In wake of the “heinous” attack staged by the al Shabaab fighters on a bus in Kenya, a senior official has said that the extremists aim to cause a religious war in the country by creating divide between Muslims and non-Muslims.

Kenya bus attack: 'Al Shabaab aim to wage religious war'

Nairobi: In wake of the “heinous” attack staged by the al Shabaab fighters on a bus in Kenya, a senior official has said that the extremists aim to cause a religious war in the country by creating divide between Muslims and non-Muslims.

Speaking to the BBC, Abdikadir Mohammed - a senior adviser to President Uhuru Kenyatta – condemned the deadly bus attack as a “heinous crime” and called on people of all “faiths and creeds" to stand together against them.

"The aim is to create conflict between the Muslims and the non-Muslims in this country," the BBC quoted Mr Mohammed as saying. "The aim is to create a religious war, religious strife, in Kenya”.

“We have had a lot of the Muslim leaders come out today and strongly condemn this and call on Kenyans of all faiths and creeds to stand together against these heinous crimes and criminals," he added.

Al-Shabab, Somalia's Islamic extremist rebels, on Saturday morning attacked a bus in northern Kenya and killed 28 passengers after singling them out for not being able to recite Koran.

One of he survivors named Ochwodho said that those who could not say the Shahada, a tenet of the Muslim faith, were shot at close range, the Associated Press quoted him as saying.

Kenyan police said that the slain 28 passengers were targeted as they could not recite an Islamic creed and were assumed to be non-Muslims.

Nineteen men and nine women were killed in the bus attack, said Kenyan police chief David Kimaiyo.

Al-Shabab claimed responsibility for the killings through its radio station in Somalia, saying it was in retaliation for raids by Kenyan security forces carried out earlier this week on four mosques at the Kenyan coast.

Kenya's military said it responded to the killings with airstrikes later Saturday that destroyed the attackers' camp in Somalia and killed 45 rebels.

"The United States condemns in the strongest terms today's horrific attack in Kenya by the terrorist group al-Shabab against innocent civilians," said Bernadette Meehan, the spokeswoman for the National Security Council in Washington.

"The United States stands with our Kenyan partners in the effort to counter the threat of terrorism and affirms our ongoing commitment to working with all Kenyans to combat these atrocities," her statement said.

UN Secretary-General Ban Ki-moon also condemned the attack.

The bus traveling to the capital Nairobi with 60 passengers was hijacked about 50 kilometers (31 miles) from the town of Mandera near Kenya's border with Somalia, said two police officers who insisted on anonymity because they were ordered not to speak to the press.

The attackers first tried to wave the bus down but it didn't stop so the gunmen sprayed it with bullets, said the police.

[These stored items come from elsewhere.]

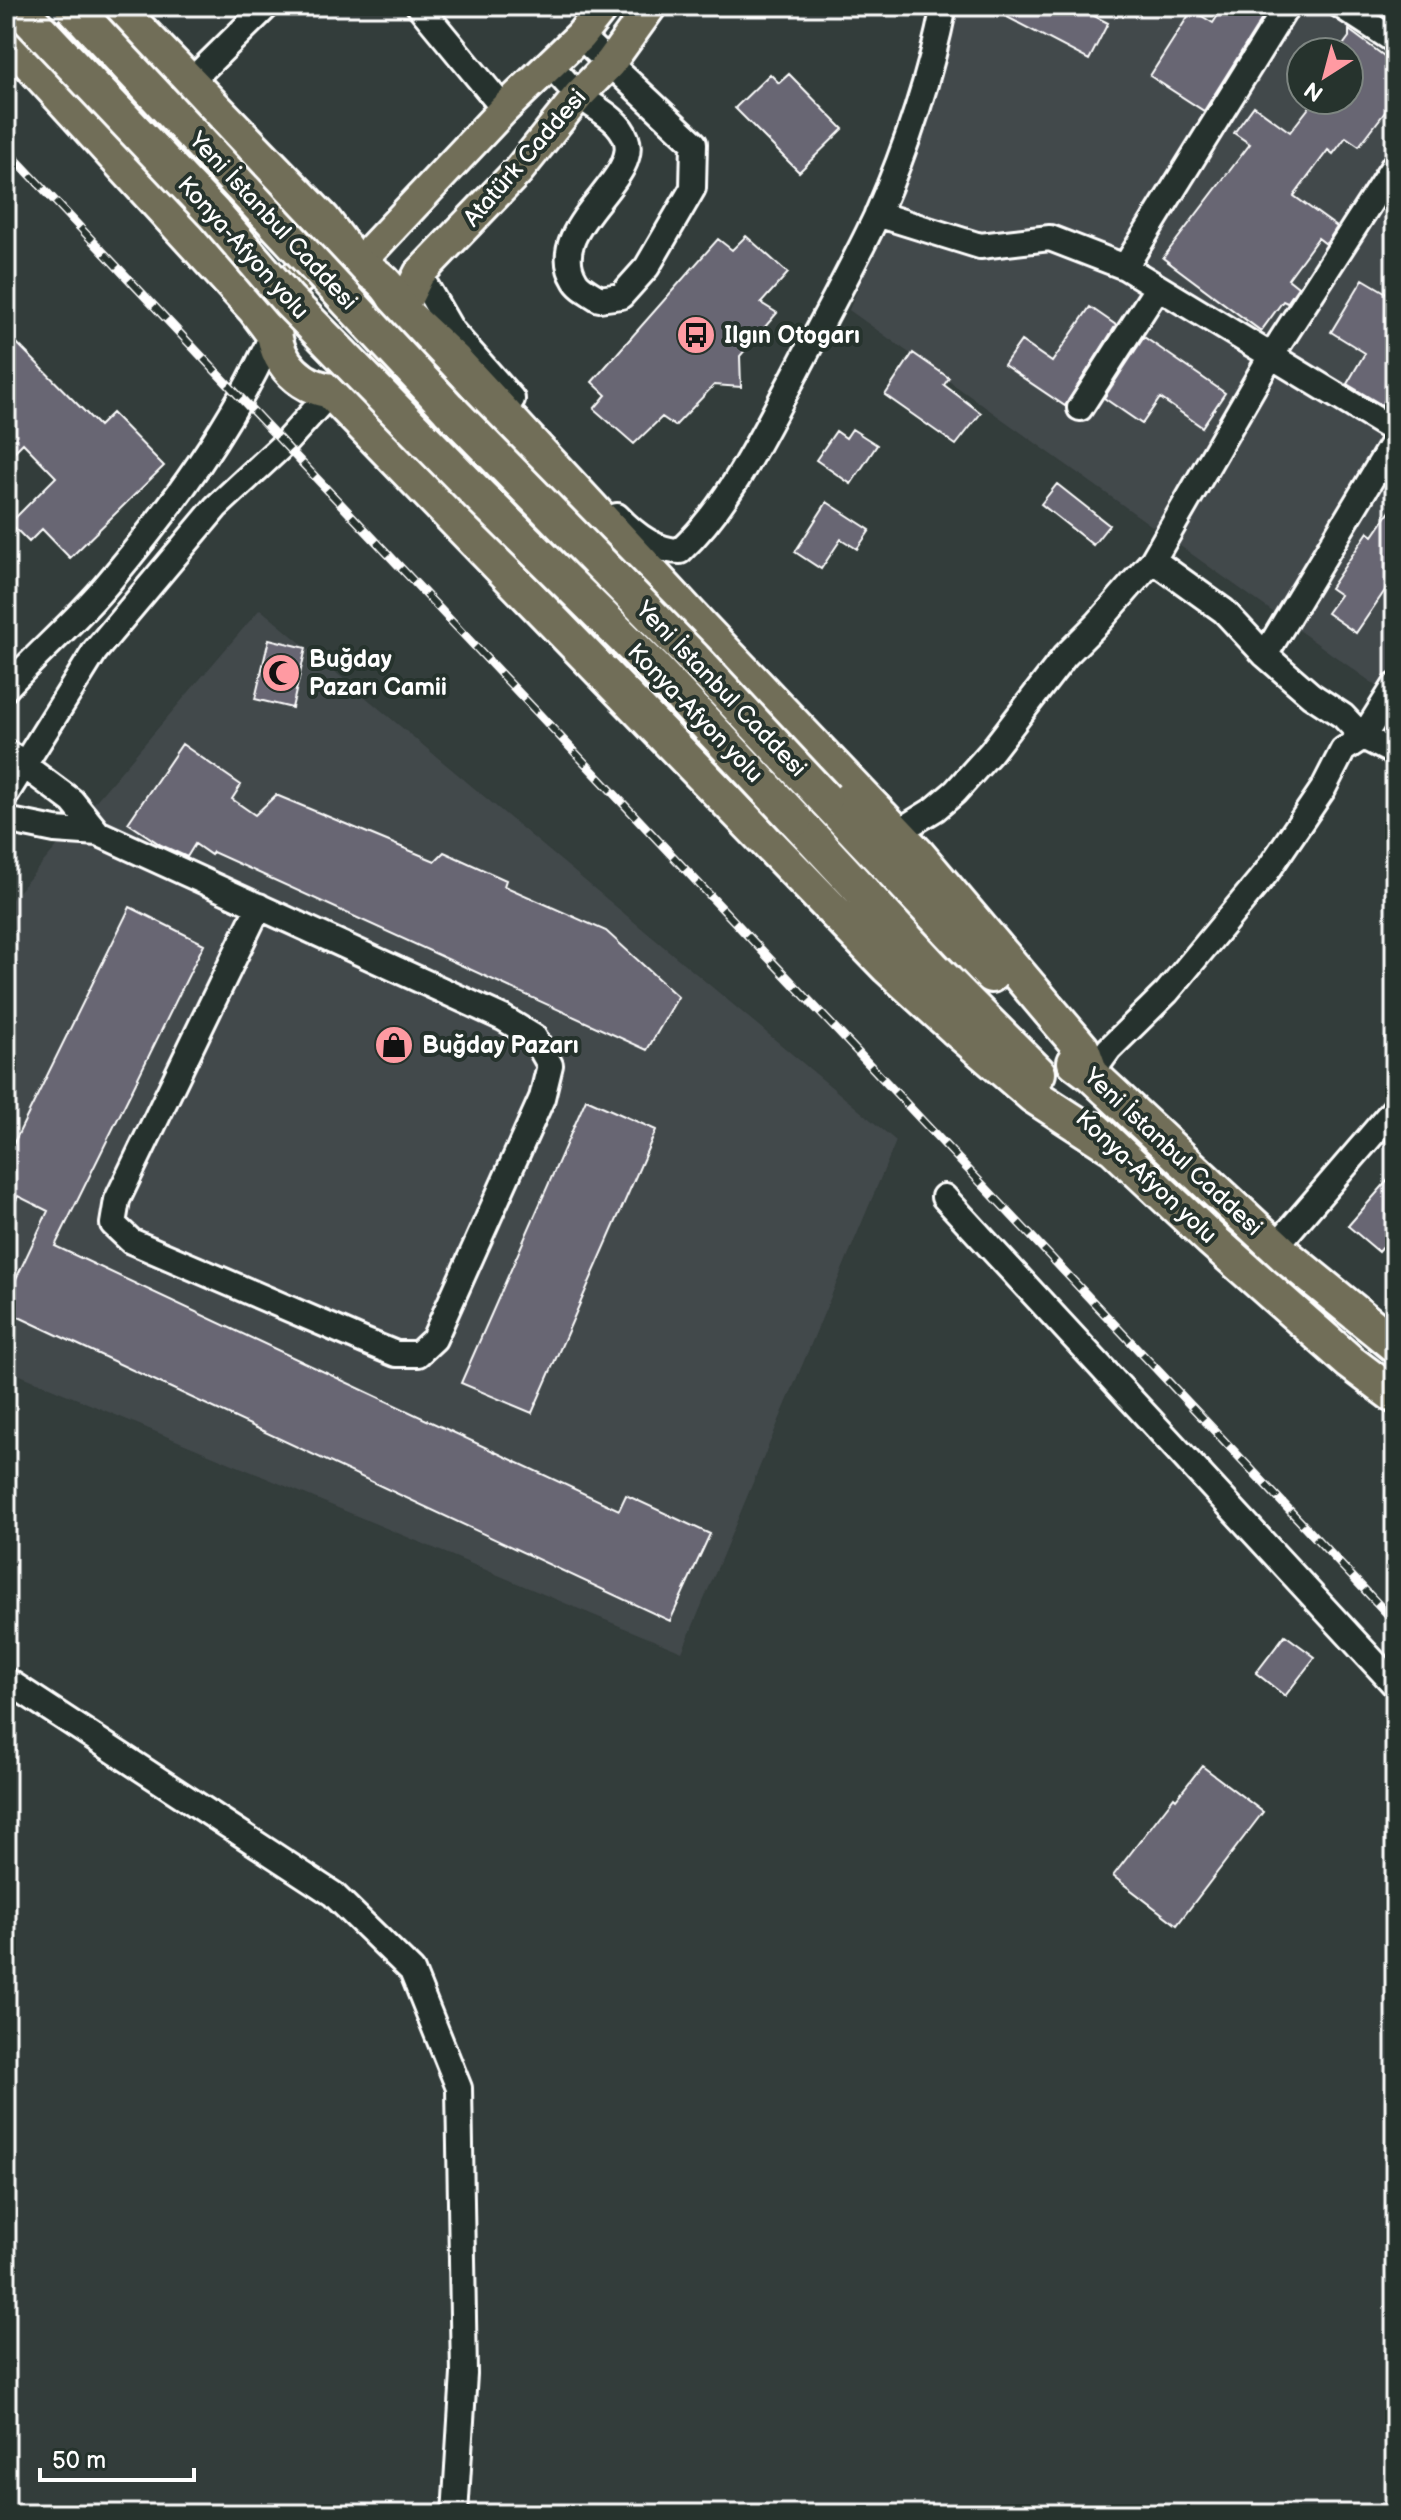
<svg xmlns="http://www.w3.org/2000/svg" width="1401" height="2520" font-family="'Balsamiq Sans',sans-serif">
<rect width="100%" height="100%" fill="#333d3b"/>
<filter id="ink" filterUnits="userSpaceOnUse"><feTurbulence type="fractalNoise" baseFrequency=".0125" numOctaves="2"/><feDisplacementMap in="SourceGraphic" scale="16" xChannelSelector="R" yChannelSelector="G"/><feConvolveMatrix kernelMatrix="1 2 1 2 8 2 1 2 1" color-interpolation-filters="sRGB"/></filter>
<g filter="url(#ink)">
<path fill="#43494c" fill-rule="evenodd" d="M954 6H1395V699L849 310 908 168ZM1301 52H1349V100H1301Z
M260 609 896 1141 682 1652 6 1369V949L11 900Z"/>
<path fill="#686673" stroke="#fff" stroke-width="2" d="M986 6H1075L1108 23 1089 60Z
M1224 6H1252L1265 14 1204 111 1150 76 1192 10 1213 23Z
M1349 30 1395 64V99L1359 146 1346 137 1333 154 1328 150 1294 196 1337 227 1326 244 1318 238 1288 279 1298 287 1287 303 1283 301 1261 331 1163 258 1250 144 1234 133 1254 106 1290 132 1315 100H1349V52H1338L1349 37Z
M770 74 779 83 789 74 843 129 799 172 735 108Z
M746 236 788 273 761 303 777 313 740 356 741 387 714 385 675 426 662 417 634 444 594 409 606 395 592 382 718 239 732 250Z
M1363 279 1395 298V383L1382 405 1347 384 1365 353 1331 332Z
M1090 307 1116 325 1065 406 1004 365 1021 341 1052 362Z
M6 332 99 426 112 413 164 466 70 558 42 529 29 542 10 523 56 477 23 443 6 460Z
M1144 337 1225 393 1202 427 1160 398 1142 424 1104 398Z
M913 353 949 378 944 385 981 413 956 445 885 395Z
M852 429 877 445 851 484 816 460 836 431 846 438Z
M1057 484 1109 525 1093 545 1041 504Z
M827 502 870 530 857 549 841 539 821 569 795 552Z
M1395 504V590L1388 586 1356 633 1327 613 1340 595 1330 588 1368 532 1373 536Z
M269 639 306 648 292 708 255 699Z
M182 744 241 785 232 799 255 815 276 795 435 861 444 852 506 880 504 886 606 931 678 997 647 1050 213 852 211 855 195 844 187 857 161 845 128 823Z
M130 907 204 944 55 1246 619 1510 626 1495 710 1534 670 1621 6 1311V1300L48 1211 18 1196 6 1220V1159Z
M586 1099 656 1130 532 1413 461 1383Z
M1395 1172V1233L1379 1252 1348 1226Z
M1285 1635 1315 1657 1285 1696 1256 1673Z
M1202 1766 1263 1812 1177 1925 1113 1876 1174 1797 1176 1799Z"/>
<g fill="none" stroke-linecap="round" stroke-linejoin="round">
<defs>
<path id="minor" d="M419 6 504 109
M1341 6 1395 41
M551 66C561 76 570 88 581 97 597 109 619 119 626 138 642 180 543 228 575 280 579 288 591 293 599 299L621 296 647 267 693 188 694 143 580 36
M189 83 267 6
M877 214 980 246 1050 238 1125 267 1395 431
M1125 267 1287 6
M419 274 452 331 512 399
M1080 408 1158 287
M617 516C634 534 655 551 680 551 730 504 761 437 793 378 821 324 851 270 877 215 906 149 930 77 944 6
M1153 560 1224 611 1265 655 1311 695 1343 716 1363 737 1395 753
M1265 655 1395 439
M6 688C39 652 77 620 108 583 172 507 233 424 273 333
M6 752 72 801 98 833
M6 794 95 651 216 507 285 443 331 392
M6 820 55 830 98 833 503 1018 534 1037 550 1065 542 1098 434 1339 418 1354H396L364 1341 131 1241 113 1224 117 1200 259 906
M896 833 935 809 955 792 991 752 1065 656 1098 623 1153 560 1271 356 1395 164
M1091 1074 1109 1049 1167 992 1266 873 1323 789 1343 750 1363 737 1395 686
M944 1197 1395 1685
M1276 1246 1395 1108
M6 1680 333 1894 412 1971 459 2088 464 2374 455 2514"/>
<path id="major" d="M357 265 504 109 580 36 604 6
M401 310 419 274 518 171 579 95 610 63 651 6"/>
<path id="highway" d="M116 6 323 220 357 265
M6 37 255 309 273 333
M274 327a64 64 0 1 1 128 0a64 64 0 1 1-128 0Z
M401 310 454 360 701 627 917 854 1082 1049 1091 1074
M331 392 888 967 955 1028 1034 1096 1111 1146
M825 799 991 975
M795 819 933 968 1038 1073
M1075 1062 1091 1074 1287 1257 1395 1345
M1095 1130 1211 1239 1350 1362 1395 1396"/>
</defs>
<use href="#minor" stroke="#fff" stroke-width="30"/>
<use href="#major" stroke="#fff" stroke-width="36"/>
<use href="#highway" stroke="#fff" stroke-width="40"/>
<use href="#minor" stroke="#26332d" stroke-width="24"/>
<use href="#major" stroke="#716e59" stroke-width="30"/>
<use href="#highway" stroke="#716e59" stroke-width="34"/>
<defs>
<path id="rail" d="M6 149 1395 1622"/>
</defs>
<use href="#rail" stroke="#fff" stroke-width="9"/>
<use href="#rail" stroke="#26332d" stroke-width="6" stroke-dasharray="18" stroke-linecap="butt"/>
<defs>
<path id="highway-bridge" d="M17 6 214 214 289 301 478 494 653 667 795 819
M72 6 448 408 694 659 825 799"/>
</defs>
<use href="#highway-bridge" stroke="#fff" stroke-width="40" stroke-linecap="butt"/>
<use href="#highway-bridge" stroke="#716e59" stroke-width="34"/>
</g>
</g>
<defs>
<symbol id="bus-disc" viewBox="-11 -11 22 22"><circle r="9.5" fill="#ff9aa2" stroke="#26332d"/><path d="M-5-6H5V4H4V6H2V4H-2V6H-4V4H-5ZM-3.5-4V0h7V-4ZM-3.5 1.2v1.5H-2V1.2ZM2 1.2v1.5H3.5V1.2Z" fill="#111"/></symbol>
<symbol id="mosque-disc" viewBox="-11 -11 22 22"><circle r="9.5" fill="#ff9aa2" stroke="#26332d"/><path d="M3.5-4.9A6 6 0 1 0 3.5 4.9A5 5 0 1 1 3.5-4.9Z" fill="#111"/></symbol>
<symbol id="shop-disc" viewBox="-11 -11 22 22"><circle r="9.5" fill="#ff9aa2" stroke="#26332d"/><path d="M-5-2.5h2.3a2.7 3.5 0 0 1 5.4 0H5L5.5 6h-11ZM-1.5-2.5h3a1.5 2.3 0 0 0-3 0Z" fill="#111"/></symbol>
</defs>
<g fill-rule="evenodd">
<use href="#bus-disc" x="674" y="313" width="44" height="44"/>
<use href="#mosque-disc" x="259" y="651" width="44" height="44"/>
<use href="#shop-disc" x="372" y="1023" width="44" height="44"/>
</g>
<g text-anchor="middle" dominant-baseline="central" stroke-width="8" stroke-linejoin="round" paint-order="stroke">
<g font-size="24" fill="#fff" stroke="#26332d">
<text transform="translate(525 158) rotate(-49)">Atatürk Caddesi</text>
<text transform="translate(273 221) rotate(47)">Yeni İstanbul Caddesi</text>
<text transform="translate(243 248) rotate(48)">Konya-Afyon yolu</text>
<text transform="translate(721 689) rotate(46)">Yeni İstanbul Caddesi</text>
<text transform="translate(695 713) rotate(46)">Konya-Afyon yolu</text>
<text transform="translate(1173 1152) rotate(43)">Yeni İstanbul Caddesi</text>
<text transform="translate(1146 1177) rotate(43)">Konya-Afyon yolu</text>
</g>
<g font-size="24" font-weight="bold" fill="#fff" stroke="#26332d" text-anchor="start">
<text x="724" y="335">Ilgın Otogarı</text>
<text x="309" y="659">Buğday<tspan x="309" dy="28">Pazarı Camii</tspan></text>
<text x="422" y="1045">Buğday Pazarı</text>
</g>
</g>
<rect width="1401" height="2520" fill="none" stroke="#26332d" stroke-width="32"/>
<rect x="16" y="16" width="1369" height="2488" fill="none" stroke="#fff" stroke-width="3" filter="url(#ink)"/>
<g transform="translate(1325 76) rotate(216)"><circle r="38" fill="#26332d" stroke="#7d8581" stroke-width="2"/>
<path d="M0-6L14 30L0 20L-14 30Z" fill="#ff9aa2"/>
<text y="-12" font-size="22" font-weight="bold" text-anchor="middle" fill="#ffffff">N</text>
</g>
<path d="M40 2468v12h154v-12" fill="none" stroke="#ffffff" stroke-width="4"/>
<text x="52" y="2468" font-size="24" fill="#ffffff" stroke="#26332d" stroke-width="6" paint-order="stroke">50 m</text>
</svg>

When that didn't work they shot a rocket propelled grenade at it, the officers said.

The gunmen took control of the vehicle and forced it off the road where they ordered all the passengers out of the vehicle and separated those who appeared to be non-Muslims— mostly non-Somalis— from the rest.

The survivor, Douglas Ochwodho, a non-Muslim head teacher of a private primary school in Mandera, said was travelling home for the Christmas vacation since school had closed.

Kenya has been hit by a series of gun and bomb attacks blamed on al-Shabab, who are linked to al-Qaida, since it sent troops into Somalia in October 2011. Authorities say there have been at least 135 attacks by al-Shabab since then, including the assault on Nairobi's upscale Westgate Mall in September 2013 in which 67 people were killed. Al-Shabab said it was responsible for other attacks on Kenya's coast earlier this year which killed at least 90 people.